• TASK DETAILS
The answer must reproduce the listing exactly, with every picture left out.

• AVAILABLE DATA
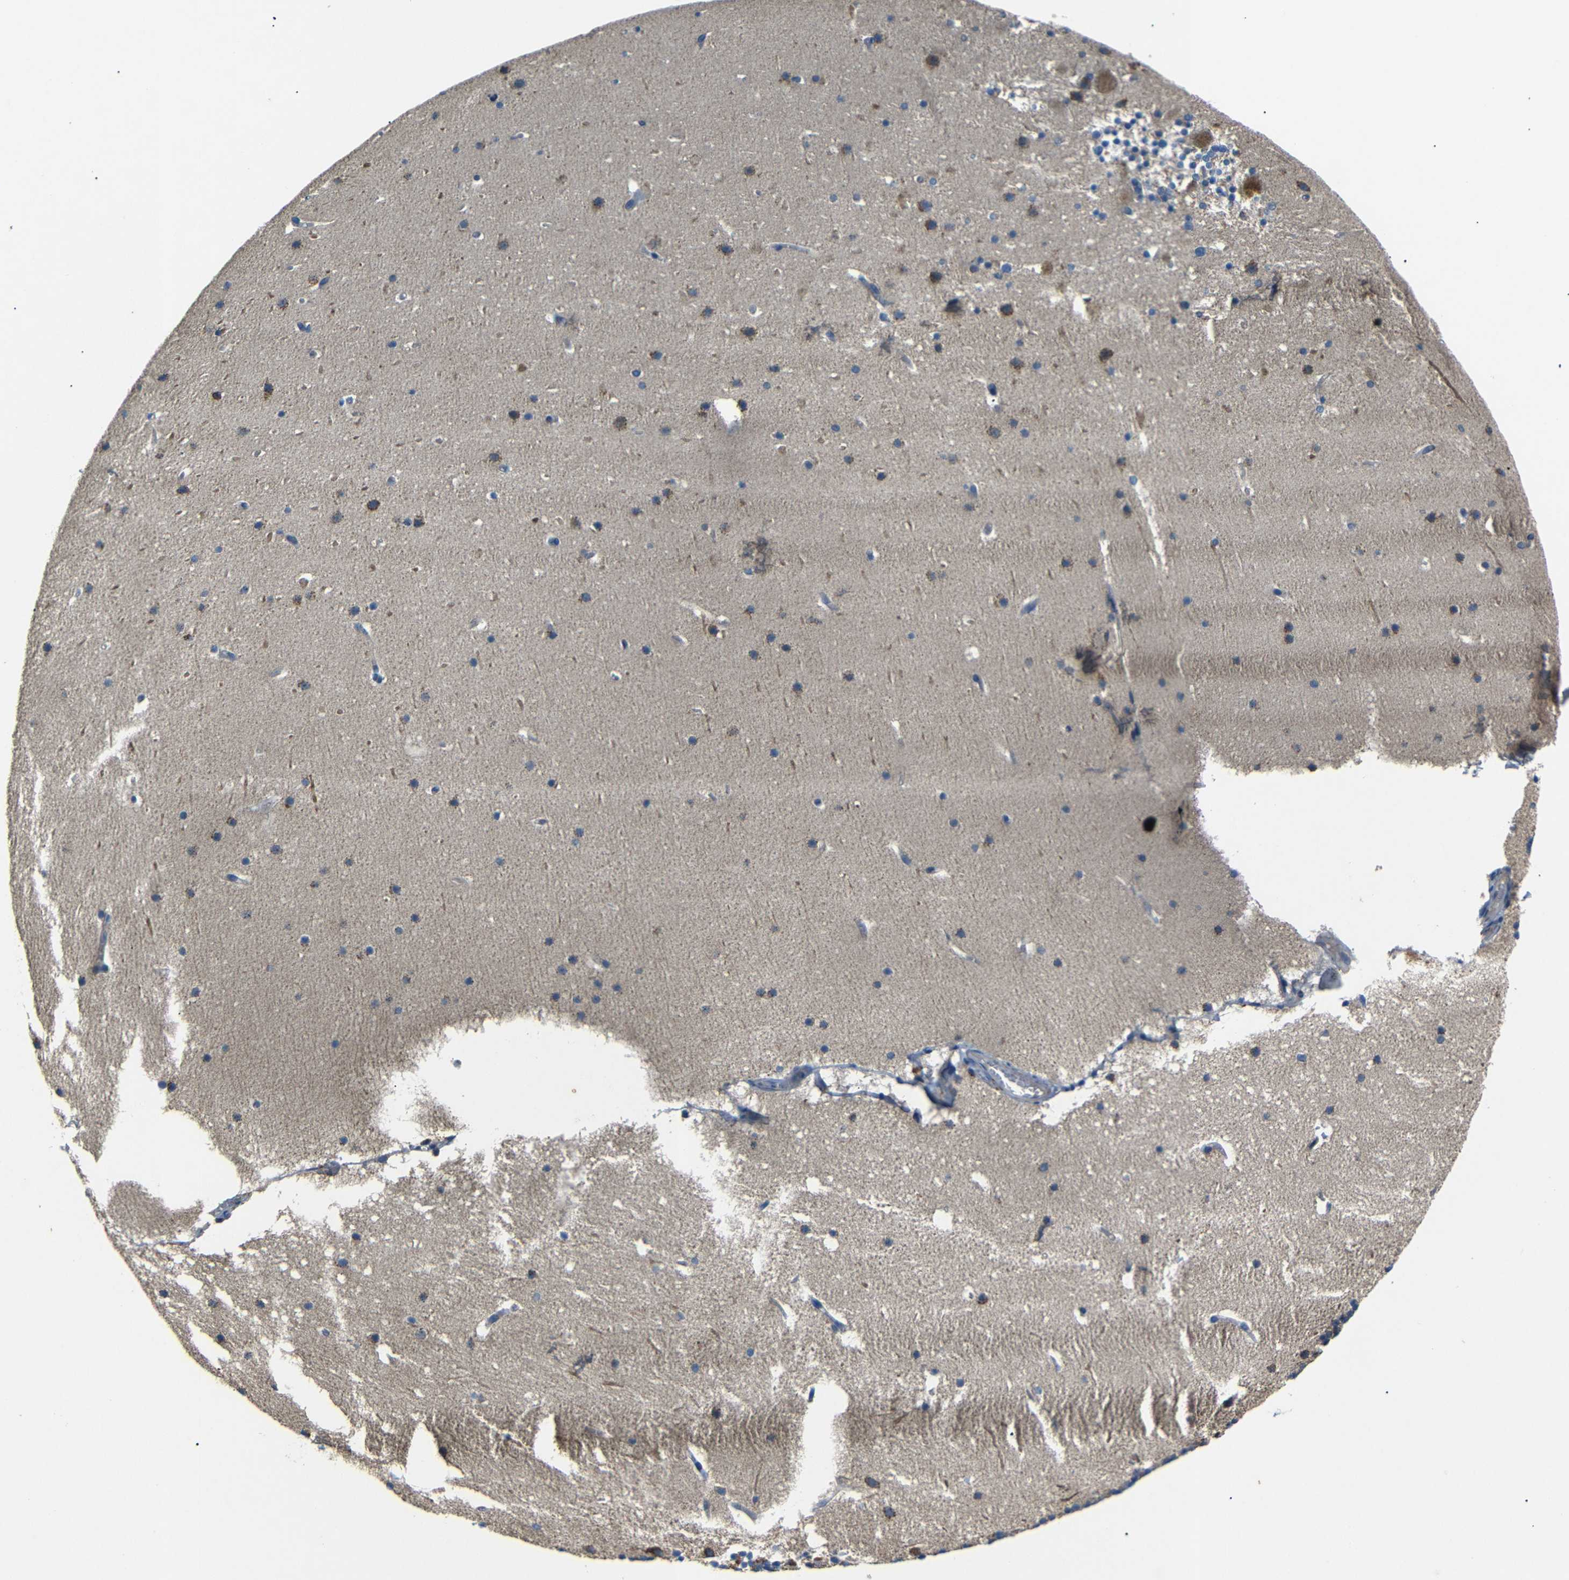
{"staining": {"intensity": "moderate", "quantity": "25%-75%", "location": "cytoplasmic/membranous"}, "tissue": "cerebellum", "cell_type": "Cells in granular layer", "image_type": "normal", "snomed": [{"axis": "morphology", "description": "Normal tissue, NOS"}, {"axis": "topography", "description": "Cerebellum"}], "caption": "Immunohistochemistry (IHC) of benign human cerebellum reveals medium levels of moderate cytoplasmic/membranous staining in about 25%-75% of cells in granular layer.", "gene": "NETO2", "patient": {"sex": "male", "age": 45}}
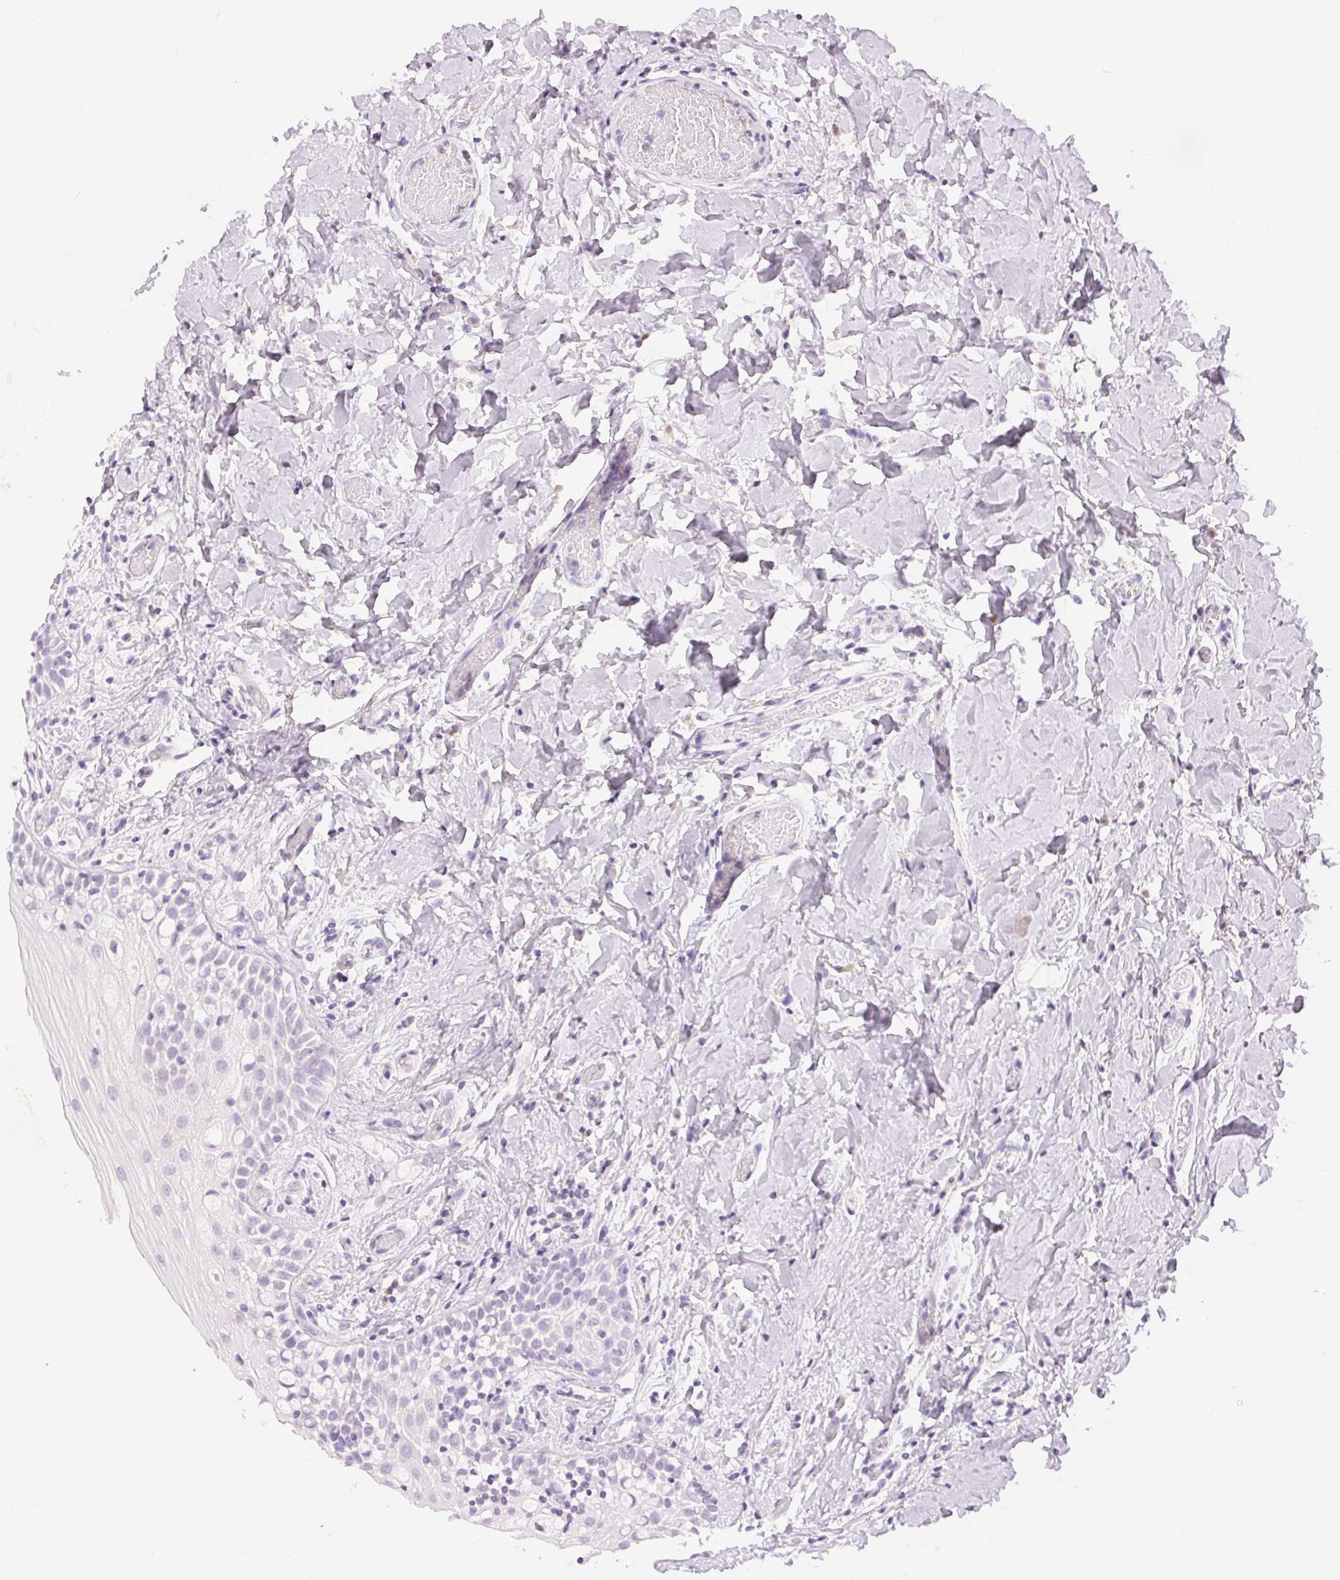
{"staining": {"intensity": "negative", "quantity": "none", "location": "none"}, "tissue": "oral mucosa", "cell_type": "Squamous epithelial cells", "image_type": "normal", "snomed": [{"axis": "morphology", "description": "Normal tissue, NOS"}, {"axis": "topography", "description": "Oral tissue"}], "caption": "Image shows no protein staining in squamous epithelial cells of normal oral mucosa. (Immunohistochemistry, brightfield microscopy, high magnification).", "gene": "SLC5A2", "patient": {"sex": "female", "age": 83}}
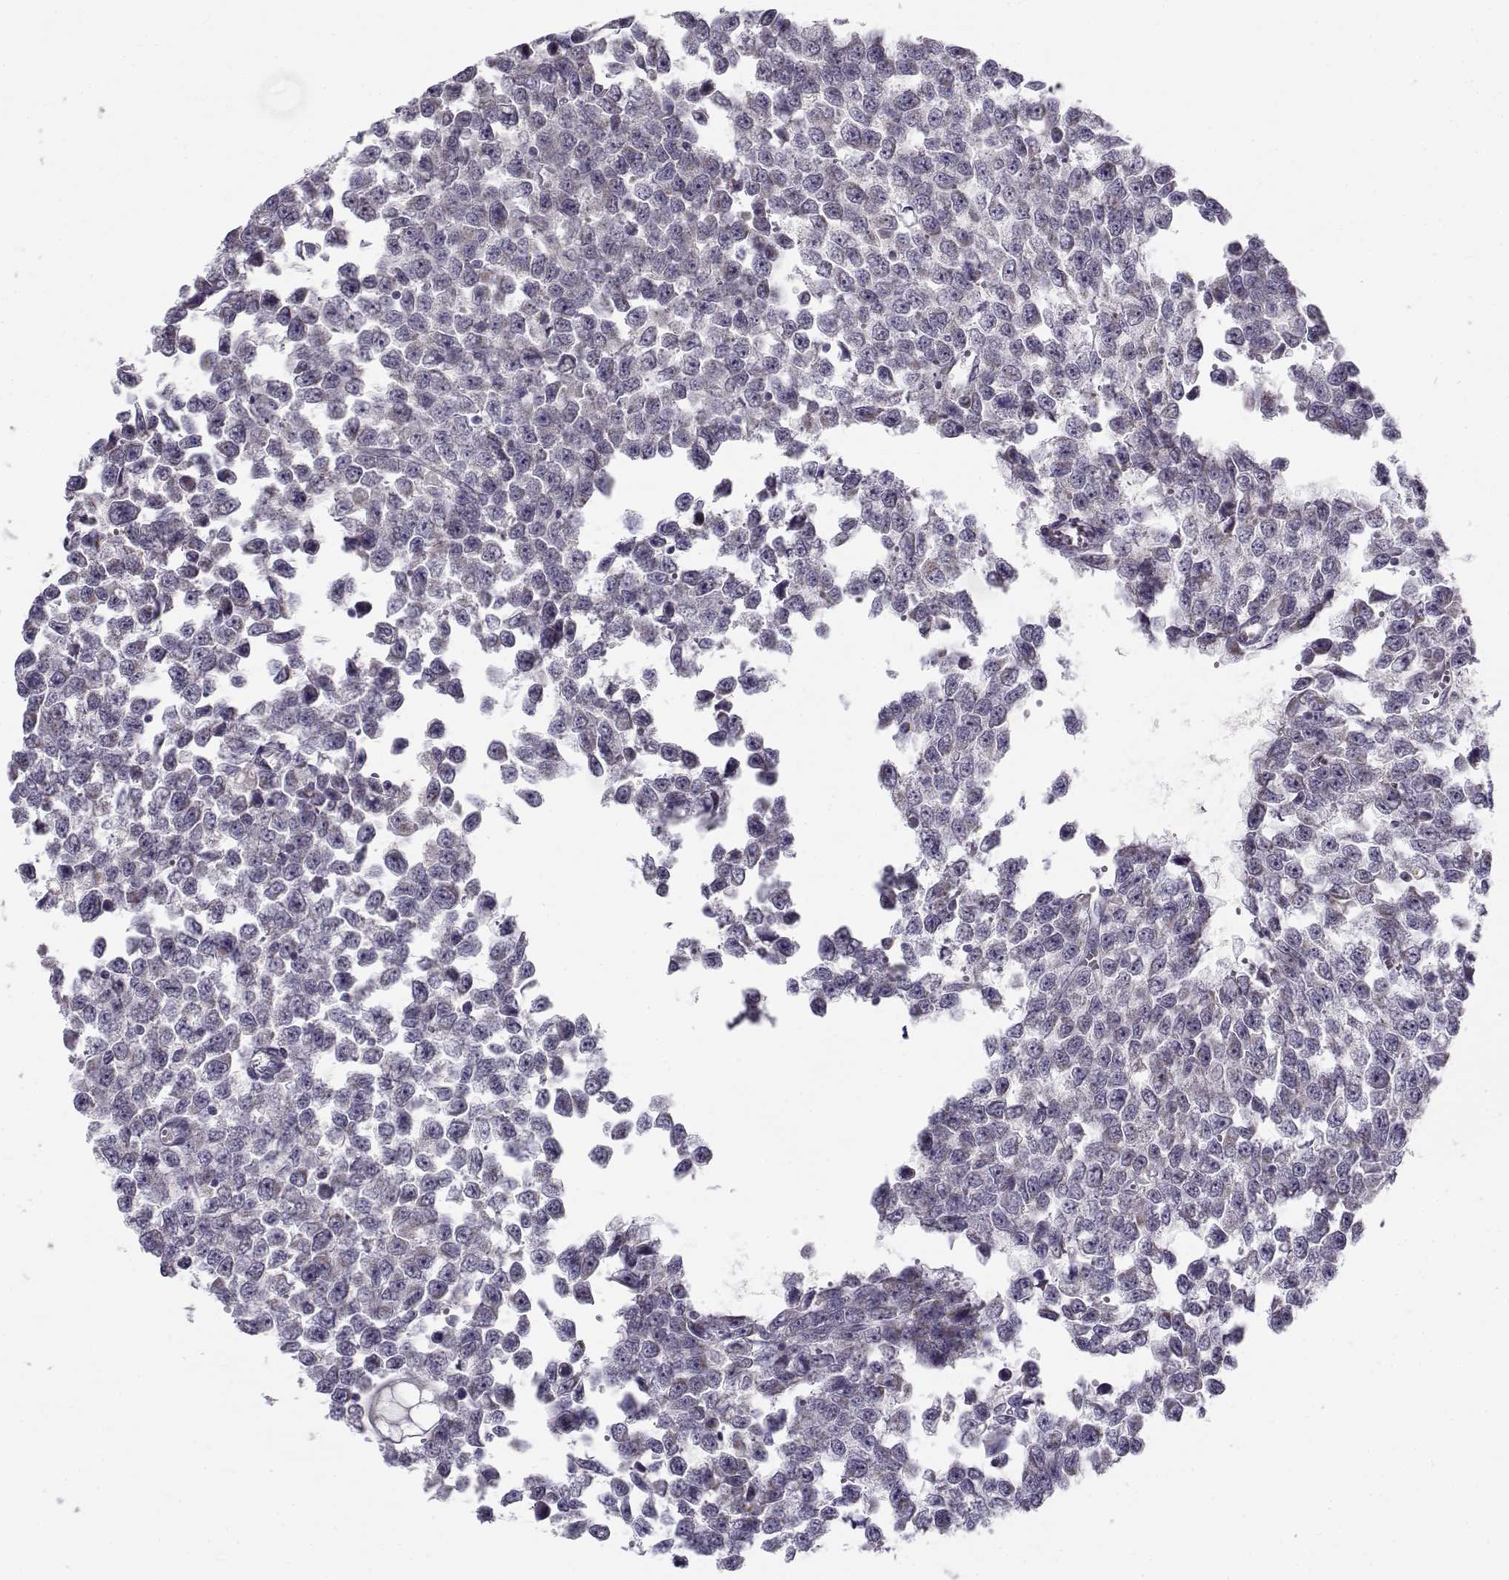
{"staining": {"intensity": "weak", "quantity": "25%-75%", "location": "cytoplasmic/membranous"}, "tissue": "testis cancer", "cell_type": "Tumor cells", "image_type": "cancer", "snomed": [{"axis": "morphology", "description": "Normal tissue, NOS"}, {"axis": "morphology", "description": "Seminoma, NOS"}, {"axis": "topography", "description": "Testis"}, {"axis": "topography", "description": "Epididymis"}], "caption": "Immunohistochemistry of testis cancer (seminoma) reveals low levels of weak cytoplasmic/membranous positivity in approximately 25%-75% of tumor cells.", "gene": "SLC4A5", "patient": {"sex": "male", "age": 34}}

• RESULT OF THE EXERCISE
{"staining": {"intensity": "moderate", "quantity": "25%-75%", "location": "cytoplasmic/membranous"}, "tissue": "cerebellum", "cell_type": "Cells in granular layer", "image_type": "normal", "snomed": [{"axis": "morphology", "description": "Normal tissue, NOS"}, {"axis": "topography", "description": "Cerebellum"}], "caption": "Immunohistochemistry (IHC) of benign human cerebellum reveals medium levels of moderate cytoplasmic/membranous staining in about 25%-75% of cells in granular layer.", "gene": "NETO2", "patient": {"sex": "male", "age": 45}}
{"staining": {"intensity": "negative", "quantity": "none", "location": "none"}, "tissue": "oral mucosa", "cell_type": "Squamous epithelial cells", "image_type": "normal", "snomed": [{"axis": "morphology", "description": "Normal tissue, NOS"}, {"axis": "topography", "description": "Oral tissue"}], "caption": "Image shows no protein staining in squamous epithelial cells of normal oral mucosa. (Immunohistochemistry, brightfield microscopy, high magnification).", "gene": "SLC5A2", "patient": {"sex": "female", "age": 83}}
{"staining": {"intensity": "weak", "quantity": "25%-75%", "location": "cytoplasmic/membranous"}, "tissue": "testis cancer", "cell_type": "Tumor cells", "image_type": "cancer", "snomed": [{"axis": "morphology", "description": "Normal tissue, NOS"}, {"axis": "morphology", "description": "Seminoma, NOS"}, {"axis": "topography", "description": "Testis"}, {"axis": "topography", "description": "Epididymis"}], "caption": "Immunohistochemistry of testis cancer (seminoma) reveals low levels of weak cytoplasmic/membranous positivity in approximately 25%-75% of tumor cells.", "gene": "SLC4A5", "patient": {"sex": "male", "age": 34}}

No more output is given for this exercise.